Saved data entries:
-------
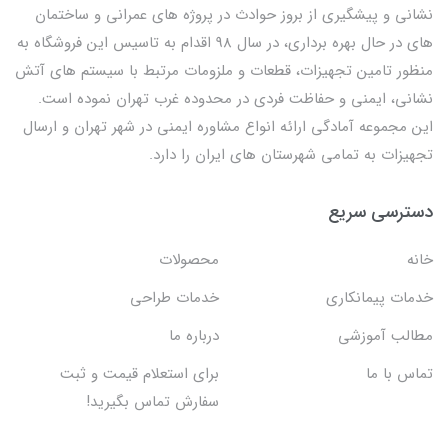
نشانی و پیشگیری از بروز حوادث در پروژه های عمرانی و ساختمان
های در حال بهره برداری، در سال 98 اقدام به تاسیس این فروشگاه به
منظور تامین تجهیزات، قطعات و ملزومات مرتبط با سیستم های آتش
نشانی، ایمنی و حفاظت فردی در محدوده غرب تهران نموده است.
این مجموعه آمادگی ارائه انواع مشاوره ایمنی در شهر تهران و ارسال
تجهیزات به تمامی شهرستان های ایران را دارد.
دسترسی سریع
خانه
محصولات
خدمات پیمانکاری
خدمات طراحی
مطالب آموزشی
درباره ما
تماس با ما
برای استعلام قیمت و ثبت
سفارش تماس بگیرید!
-------
WHAT IS REQUIRED: Transcribe the lines above between the line holding "نشانی، ایمنی و" and the line holding "برای استعلام قیمت و ثبت", inclusive, exactly as they stand and with nothing added.

SOLUTION FOR THIS EXERCISE:
نشانی، ایمنی و حفاظت فردی در محدوده غرب تهران نموده است.
این مجموعه آمادگی ارائه انواع مشاوره ایمنی در شهر تهران و ارسال
تجهیزات به تمامی شهرستان های ایران را دارد.
دسترسی سریع
خانه
محصولات
خدمات پیمانکاری
خدمات طراحی
مطالب آموزشی
درباره ما
تماس با ما
برای استعلام قیمت و ثبت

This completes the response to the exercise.